▶

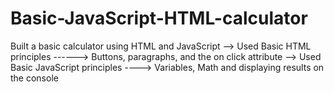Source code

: # Basic-JavaScript-HTML-calculator
Built a basic calculator using HTML and JavaScript
--> Used Basic HTML principles
------> Buttons, paragraphs, and the on click attribute
--> Used Basic JavaScript principles
----> Variables, Math and displaying results on the console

◀

_ABOUT THIS EXERCISE_
Each line from the one with "--> Used Basic JavaScript principles" through the last line of the records above must be retyped exactly, and no other line may be given.

_PROBLEM SOLUTION_
--> Used Basic JavaScript principles
----> Variables, Math and displaying results on the console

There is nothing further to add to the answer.